Alors que Lai Bao commençait à s'énerver, la sonnette retentit de nouveau. Lao Fu et moi avons saisi nos couteaux à pastèque, échangé un regard, puis Lao Fu a tendu un marteau à Lai Bao. Nous nous sommes approchés de la porte pour écouter. À cet instant, la sonnette a retenti une fois de plus, plus fort encore. Nous avons tous sursauté. J'ai regardé par le judas et j'ai aperçu Shi Ping'er dehors, le visage pâle, les mains crispées sur son visage, tournant sans cesse la tête pour regarder quelque chose.
J'ai regardé du côté de Shi Ping'er, mais comme c'était par le judas, je ne voyais qu'une partie de son flanc et rien au-delà. Je ne savais pas s'il y avait quelqu'un. Shi Ping'er semblait blessée. Je ne sais pas pourquoi, mais j'ai voulu ouvrir la porte, mais Lao Fu m'en a empêché. « Tu es bête ou quoi ? » a-t-il dit. Lai Bao a jeté un coup d'œil à la porte et a crié : « Recule ! Recule de trois pas et colle-toi à la porte de la maison d'en face ! »

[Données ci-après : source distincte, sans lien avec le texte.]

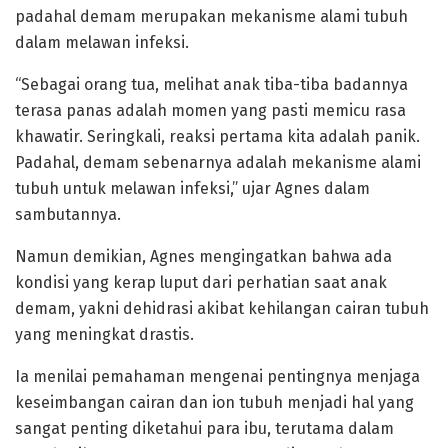
padahal demam merupakan mekanisme alami tubuh
dalam melawan infeksi.
“Sebagai orang tua, melihat anak tiba-tiba badannya
terasa panas adalah momen yang pasti memicu rasa
khawatir. Seringkali, reaksi pertama kita adalah panik.
Padahal, demam sebenarnya adalah mekanisme alami
tubuh untuk melawan infeksi,” ujar Agnes dalam
sambutannya.
Namun demikian, Agnes mengingatkan bahwa ada
kondisi yang kerap luput dari perhatian saat anak
demam, yakni dehidrasi akibat kehilangan cairan tubuh
yang meningkat drastis.
Ia menilai pemahaman mengenai pentingnya menjaga
keseimbangan cairan dan ion tubuh menjadi hal yang
sangat penting diketahui para ibu, terutama dalam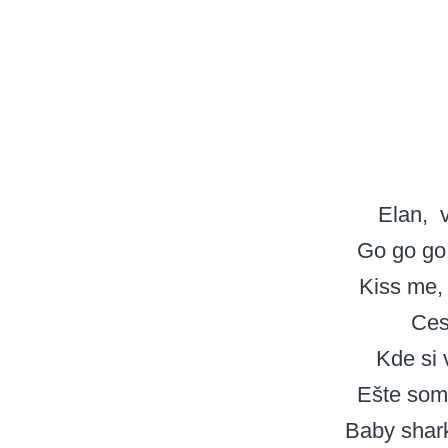
Elan
Go go go
Kiss me
Ces
Kde si 
Ešte som
Baby shar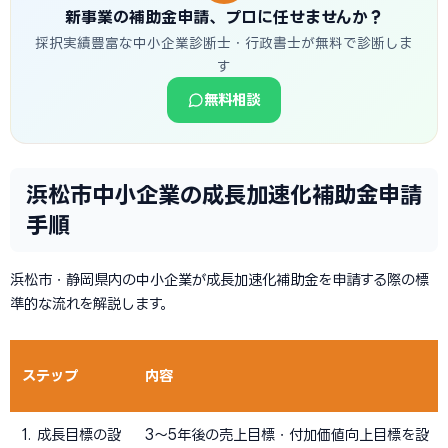
新事業の補助金申請、プロに任せませんか？
採択実績豊富な中小企業診断士・行政書士が無料で診断しま
す
無料相談
浜松市中小企業の成長加速化補助金申請
手順
浜松市・静岡県内の中小企業が成長加速化補助金を申請する際の標
準的な流れを解説します。
ステップ
内容
1. 成長目標の設
3〜5年後の売上目標・付加価値向上目標を設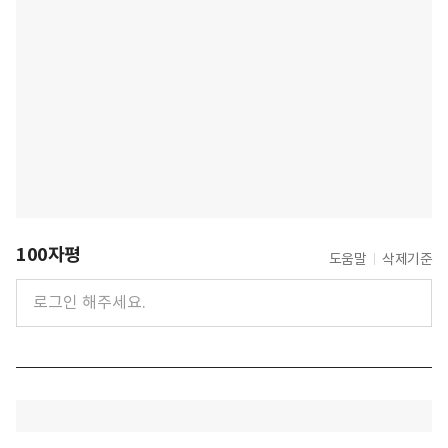
100자평
도움말
삭제기준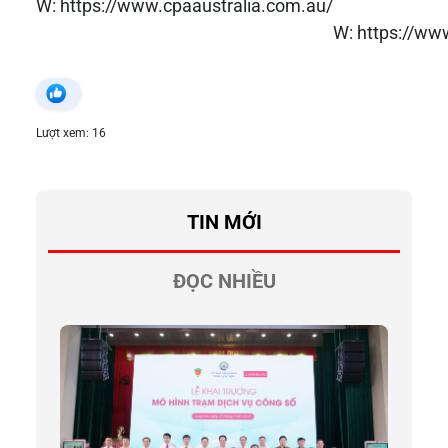
W:
https://www.cpaaustralia.com.au/
W:
https://ww
Lượt xem: 16
TIN MỚI
ĐỌC NHIỀU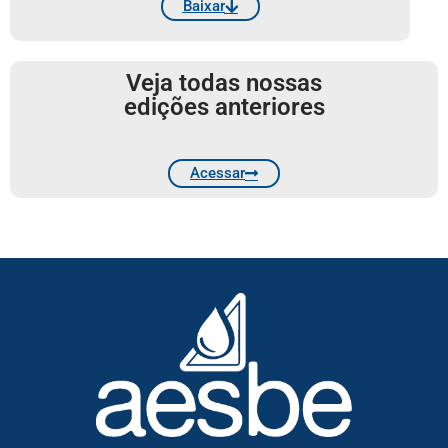
Baixar
Veja todas nossas
edições anteriores
Acessar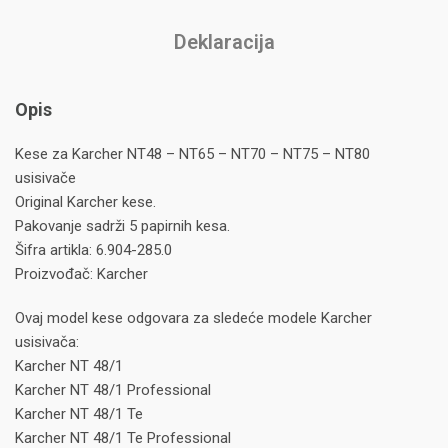
Deklaracija
Opis
Kese za Karcher NT48 – NT65 – NT70 – NT75 – NT80
usisivače
Original Karcher kese.
Pakovanje sadrži 5 papirnih kesa.
Šifra artikla: 6.904-285.0
Proizvođač: Karcher
Ovaj model kese odgovara za sledeće modele Karcher
usisivača:
Karcher NT 48/1
Karcher NT 48/1 Professional
Karcher NT 48/1 Te
Karcher NT 48/1 Te Professional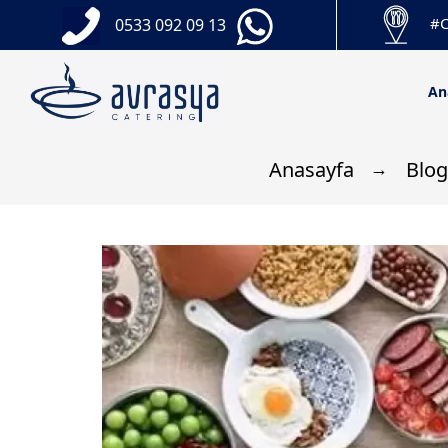
#C
0533 092 09 13
An
Anasayfa
Blog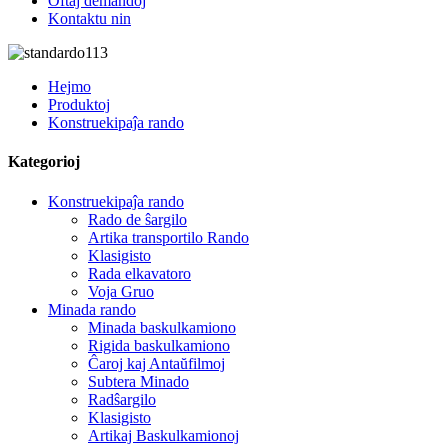
Oftaj demandoj
Kontaktu nin
Hejmo
Produktoj
Konstruekipaĵa rando
Kategorioj
Konstruekipaĵa rando
Rado de ŝargilo
Artika transportilo Rando
Klasigisto
Rada elkavatoro
Voja Gruo
Minada rando
Minada baskulkamiono
Rigida baskulkamiono
Ĉaroj kaj Antaŭfilmoj
Subtera Minado
Radŝargilo
Klasigisto
Artikaj Baskulkamionoj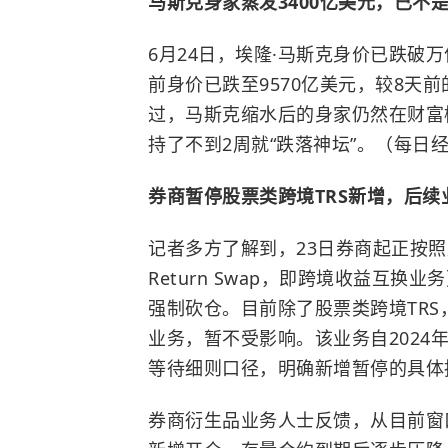
马斯克身家蒸发3400亿美元，已不
6月24日，埃隆·马斯克身价已跌破
前身价已跌至9570亿美元，较8天前
过，马斯克缩水后的身家仍然在财富
持了不到2周就“跌落神坛”。（每日
券商暂停股票类跨境TRS新增，后
记者多方了解到，23日券商起正按照监
Return Swap，即跨境收益互
强制砍仓。目前除了股票类跨境TRS
业务，暂不受影响。该业务自202
等待细则口径，明确新增暂停的具体
券商衍生品业务人士反馈，从目前窗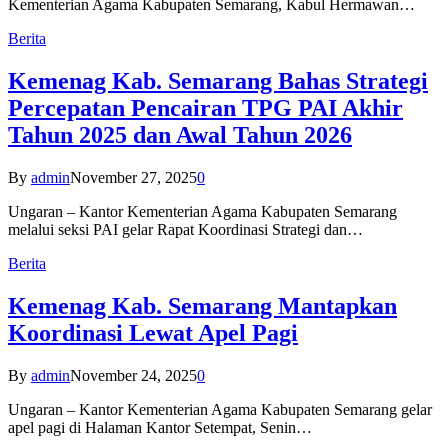
Kementerian Agama Kabupaten Semarang, Kabul Hermawan…
Berita
Kemenag Kab. Semarang Bahas Strategi
Percepatan Pencairan TPG PAI Akhir
Tahun 2025 dan Awal Tahun 2026
By
admin
November 27, 2025
0
Ungaran – Kantor Kementerian Agama Kabupaten Semarang
melalui seksi PAI gelar Rapat Koordinasi Strategi dan…
Berita
Kemenag Kab. Semarang Mantapkan
Koordinasi Lewat Apel Pagi
By
admin
November 24, 2025
0
Ungaran – Kantor Kementerian Agama Kabupaten Semarang gelar
apel pagi di Halaman Kantor Setempat, Senin…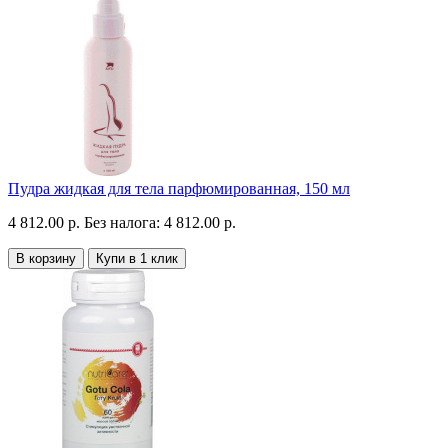
Пудра жидкая для тела парфюмированная, 150 мл
4 812.00 р.
Без налога: 4 812.00 р.
В корзину
Купи в 1 клик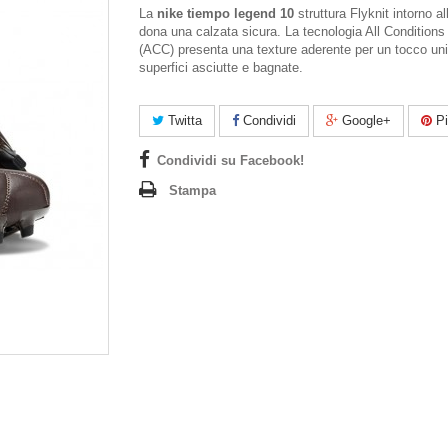
La
nike tiempo legend 10
struttura Flyknit intorno al
dona una calzata sicura. La tecnologia All Conditions
(ACC) presenta una texture aderente per un tocco un
superfici asciutte e bagnate.
Twitta
Condividi
Google+
Pi
Condividi su Facebook!
Stampa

Soudain, des pas se firent entendre à l'étage, et une voix plus âgée demanda
: «
Qu'est-ce qui arrive à cette fille
? Elle s'est battue avec un homme
? Ces jeunes d'aujourd'hui… On devrait l'emmener à l'hôpital, non
?
» Je me précipitai par le judas et vis Shi Ping'er agiter maladroitement la main. Puis le vieil homme descendit en marmonnant. Je me tournai vers Lao Fu et Lai Bao et dis
: «
Vu ce vieil homme qui descend, cette femme doit être seule. On devrait lui ouvrir
? Trois hommes comme nous ne sont pas capables de gérer une femme, si
?
»
Le vieux Fu s'exclama : « On pourrait battre ces athlètes, toutes les trois ? Ces catcheuses ? T'as vu Kill Bill ? Un coup de couteau, un mort, c'était impitoyable… » J'interrompis aussitôt Lai Bao, sinon la conversation aurait dérapé sur le cinéma. Lai Bao rétorqua : « Je ne regarde aucun film de ces voyous. Ce n'est pas le moment d'en parler. Écoute le vieux Tang et ouvre la porte, tout ira bien. »

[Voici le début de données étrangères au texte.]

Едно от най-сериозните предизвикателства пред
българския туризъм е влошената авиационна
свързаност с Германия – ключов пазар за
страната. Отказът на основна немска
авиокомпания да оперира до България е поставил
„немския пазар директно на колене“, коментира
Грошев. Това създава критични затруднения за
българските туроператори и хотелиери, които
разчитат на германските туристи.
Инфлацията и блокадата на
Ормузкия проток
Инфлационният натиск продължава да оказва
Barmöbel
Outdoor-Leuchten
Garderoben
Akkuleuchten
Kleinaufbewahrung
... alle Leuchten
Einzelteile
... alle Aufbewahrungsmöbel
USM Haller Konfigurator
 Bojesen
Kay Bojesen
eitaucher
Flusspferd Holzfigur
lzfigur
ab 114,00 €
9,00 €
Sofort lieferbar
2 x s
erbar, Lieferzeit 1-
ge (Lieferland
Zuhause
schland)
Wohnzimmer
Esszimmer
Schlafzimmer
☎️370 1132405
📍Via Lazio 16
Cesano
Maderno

Dès que nous avons ouvert la porte, Shi Ping'er s'est précipitée à l'intérieur — non, je devrais dire qu'elle a trébuché — et est tombée sur moi. Je l'ai rapidement aidée à s'asseoir sur le canapé, et en regardant son bras, j'ai vu qu'elle était vraiment blessée !

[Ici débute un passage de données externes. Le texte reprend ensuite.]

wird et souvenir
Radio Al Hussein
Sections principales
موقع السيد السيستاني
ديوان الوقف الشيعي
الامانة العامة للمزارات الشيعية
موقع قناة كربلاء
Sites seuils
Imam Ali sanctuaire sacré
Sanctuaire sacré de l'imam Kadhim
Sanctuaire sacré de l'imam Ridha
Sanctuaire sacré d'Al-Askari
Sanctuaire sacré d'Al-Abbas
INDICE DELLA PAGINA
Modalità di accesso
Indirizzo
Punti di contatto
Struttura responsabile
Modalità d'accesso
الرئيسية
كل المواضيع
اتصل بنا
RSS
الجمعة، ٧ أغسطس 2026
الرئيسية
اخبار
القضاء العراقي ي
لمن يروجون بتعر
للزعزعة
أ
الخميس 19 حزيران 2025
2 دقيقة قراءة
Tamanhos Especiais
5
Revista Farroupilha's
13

Notes sur le déguisement, Chapitre 8 : Indices
Shi Ping'er était allongée sur le canapé, marmonnant sans cesse
: «
Appelez la police.
» Nous avons d'abord hoché la tête, puis secoué le cou, mais en voyant son état, nous avons compris qu'il fallait aller à l'hôpital. Nous verrions ce qui s'était passé plus tard
; allons d'abord à l'hôpital.
Lao Fu et Lai Bao refusaient de la porter, prétextant que si elle me poignardait dans le dos, ce serait la fin pour moi. N'ayant pas d'autre choix, je dus leur demander de m'aider. Je descendis Shi Ping'er, pris un taxi et me rendis à l'hôpital. En chemin, j'appelai Chen Zhong pour lui expliquer la situation. Il me demanda le nom de l'hôpital et me dit qu'il viendrait plus tard si la situation évoluait.